What you need to do »
Please reproduce all of the material below without changing anything.

(Data items)
---

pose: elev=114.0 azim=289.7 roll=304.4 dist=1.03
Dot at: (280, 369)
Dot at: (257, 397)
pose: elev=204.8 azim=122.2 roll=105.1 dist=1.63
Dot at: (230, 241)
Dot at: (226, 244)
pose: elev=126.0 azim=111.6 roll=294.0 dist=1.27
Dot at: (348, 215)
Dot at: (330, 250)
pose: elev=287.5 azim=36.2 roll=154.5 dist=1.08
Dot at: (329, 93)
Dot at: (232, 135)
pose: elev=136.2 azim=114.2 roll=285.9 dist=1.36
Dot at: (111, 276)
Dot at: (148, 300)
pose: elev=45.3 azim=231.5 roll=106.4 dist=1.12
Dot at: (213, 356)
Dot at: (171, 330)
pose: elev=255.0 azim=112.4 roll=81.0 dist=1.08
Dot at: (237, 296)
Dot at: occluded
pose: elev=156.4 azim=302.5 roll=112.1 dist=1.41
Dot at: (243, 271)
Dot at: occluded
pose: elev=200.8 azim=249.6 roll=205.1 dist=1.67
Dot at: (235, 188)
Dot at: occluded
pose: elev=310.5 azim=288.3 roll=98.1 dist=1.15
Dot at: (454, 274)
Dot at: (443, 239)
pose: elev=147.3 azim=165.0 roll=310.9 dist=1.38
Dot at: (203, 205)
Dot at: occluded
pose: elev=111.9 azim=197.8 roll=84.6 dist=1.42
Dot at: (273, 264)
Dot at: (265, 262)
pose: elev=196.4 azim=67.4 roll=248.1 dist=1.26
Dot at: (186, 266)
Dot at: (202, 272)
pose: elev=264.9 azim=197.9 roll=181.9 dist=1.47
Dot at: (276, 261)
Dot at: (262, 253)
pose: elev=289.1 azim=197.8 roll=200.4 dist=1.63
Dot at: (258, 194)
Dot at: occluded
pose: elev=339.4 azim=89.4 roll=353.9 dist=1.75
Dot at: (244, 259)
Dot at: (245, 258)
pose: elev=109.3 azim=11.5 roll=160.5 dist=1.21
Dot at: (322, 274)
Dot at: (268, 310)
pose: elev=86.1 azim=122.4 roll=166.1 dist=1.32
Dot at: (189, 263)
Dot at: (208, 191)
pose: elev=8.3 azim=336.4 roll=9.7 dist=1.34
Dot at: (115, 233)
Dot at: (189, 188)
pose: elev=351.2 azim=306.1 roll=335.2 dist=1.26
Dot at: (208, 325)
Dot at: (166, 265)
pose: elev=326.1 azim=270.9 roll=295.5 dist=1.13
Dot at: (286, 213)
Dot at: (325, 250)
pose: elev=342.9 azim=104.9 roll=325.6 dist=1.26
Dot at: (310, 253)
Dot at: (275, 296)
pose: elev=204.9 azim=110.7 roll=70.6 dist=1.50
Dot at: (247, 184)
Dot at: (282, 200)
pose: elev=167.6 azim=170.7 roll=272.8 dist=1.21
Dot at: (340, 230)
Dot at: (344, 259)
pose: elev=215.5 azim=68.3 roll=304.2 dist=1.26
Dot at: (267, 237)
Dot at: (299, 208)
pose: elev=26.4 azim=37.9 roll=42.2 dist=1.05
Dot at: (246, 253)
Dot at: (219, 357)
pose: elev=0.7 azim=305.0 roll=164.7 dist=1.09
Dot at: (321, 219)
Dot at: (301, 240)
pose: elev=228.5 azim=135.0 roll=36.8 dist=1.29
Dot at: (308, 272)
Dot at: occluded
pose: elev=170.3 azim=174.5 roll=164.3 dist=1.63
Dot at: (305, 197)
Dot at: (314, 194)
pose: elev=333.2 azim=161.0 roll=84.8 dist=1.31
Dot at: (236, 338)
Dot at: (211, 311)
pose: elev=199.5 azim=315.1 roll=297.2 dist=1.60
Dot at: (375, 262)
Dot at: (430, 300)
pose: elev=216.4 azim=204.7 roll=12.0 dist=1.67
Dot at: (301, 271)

---

Written response »
pose: elev=114.0 azim=289.7 roll=304.4 dist=1.03
Dot at: (280, 369)
Dot at: (257, 397)
pose: elev=204.8 azim=122.2 roll=105.1 dist=1.63
Dot at: (230, 241)
Dot at: (226, 244)
pose: elev=126.0 azim=111.6 roll=294.0 dist=1.27
Dot at: (348, 215)
Dot at: (330, 250)
pose: elev=287.5 azim=36.2 roll=154.5 dist=1.08
Dot at: (329, 93)
Dot at: (232, 135)
pose: elev=136.2 azim=114.2 roll=285.9 dist=1.36
Dot at: (111, 276)
Dot at: (148, 300)
pose: elev=45.3 azim=231.5 roll=106.4 dist=1.12
Dot at: (213, 356)
Dot at: (171, 330)
pose: elev=255.0 azim=112.4 roll=81.0 dist=1.08
Dot at: (237, 296)
Dot at: occluded
pose: elev=156.4 azim=302.5 roll=112.1 dist=1.41
Dot at: (243, 271)
Dot at: occluded
pose: elev=200.8 azim=249.6 roll=205.1 dist=1.67
Dot at: (235, 188)
Dot at: occluded
pose: elev=310.5 azim=288.3 roll=98.1 dist=1.15
Dot at: (454, 274)
Dot at: (443, 239)
pose: elev=147.3 azim=165.0 roll=310.9 dist=1.38
Dot at: (203, 205)
Dot at: occluded
pose: elev=111.9 azim=197.8 roll=84.6 dist=1.42
Dot at: (273, 264)
Dot at: (265, 262)
pose: elev=196.4 azim=67.4 roll=248.1 dist=1.26
Dot at: (186, 266)
Dot at: (202, 272)
pose: elev=264.9 azim=197.9 roll=181.9 dist=1.47
Dot at: (276, 261)
Dot at: (262, 253)
pose: elev=289.1 azim=197.8 roll=200.4 dist=1.63
Dot at: (258, 194)
Dot at: occluded
pose: elev=339.4 azim=89.4 roll=353.9 dist=1.75
Dot at: (244, 259)
Dot at: (245, 258)
pose: elev=109.3 azim=11.5 roll=160.5 dist=1.21
Dot at: (322, 274)
Dot at: (268, 310)
pose: elev=86.1 azim=122.4 roll=166.1 dist=1.32
Dot at: (189, 263)
Dot at: (208, 191)
pose: elev=8.3 azim=336.4 roll=9.7 dist=1.34
Dot at: (115, 233)
Dot at: (189, 188)
pose: elev=351.2 azim=306.1 roll=335.2 dist=1.26
Dot at: (208, 325)
Dot at: (166, 265)
pose: elev=326.1 azim=270.9 roll=295.5 dist=1.13
Dot at: (286, 213)
Dot at: (325, 250)
pose: elev=342.9 azim=104.9 roll=325.6 dist=1.26
Dot at: (310, 253)
Dot at: (275, 296)
pose: elev=204.9 azim=110.7 roll=70.6 dist=1.50
Dot at: (247, 184)
Dot at: (282, 200)
pose: elev=167.6 azim=170.7 roll=272.8 dist=1.21
Dot at: (340, 230)
Dot at: (344, 259)
pose: elev=215.5 azim=68.3 roll=304.2 dist=1.26
Dot at: (267, 237)
Dot at: (299, 208)
pose: elev=26.4 azim=37.9 roll=42.2 dist=1.05
Dot at: (246, 253)
Dot at: (219, 357)
pose: elev=0.7 azim=305.0 roll=164.7 dist=1.09
Dot at: (321, 219)
Dot at: (301, 240)
pose: elev=228.5 azim=135.0 roll=36.8 dist=1.29
Dot at: (308, 272)
Dot at: occluded
pose: elev=170.3 azim=174.5 roll=164.3 dist=1.63
Dot at: (305, 197)
Dot at: (314, 194)
pose: elev=333.2 azim=161.0 roll=84.8 dist=1.31
Dot at: (236, 338)
Dot at: (211, 311)
pose: elev=199.5 azim=315.1 roll=297.2 dist=1.60
Dot at: (375, 262)
Dot at: (430, 300)
pose: elev=216.4 azim=204.7 roll=12.0 dist=1.67
Dot at: (301, 271)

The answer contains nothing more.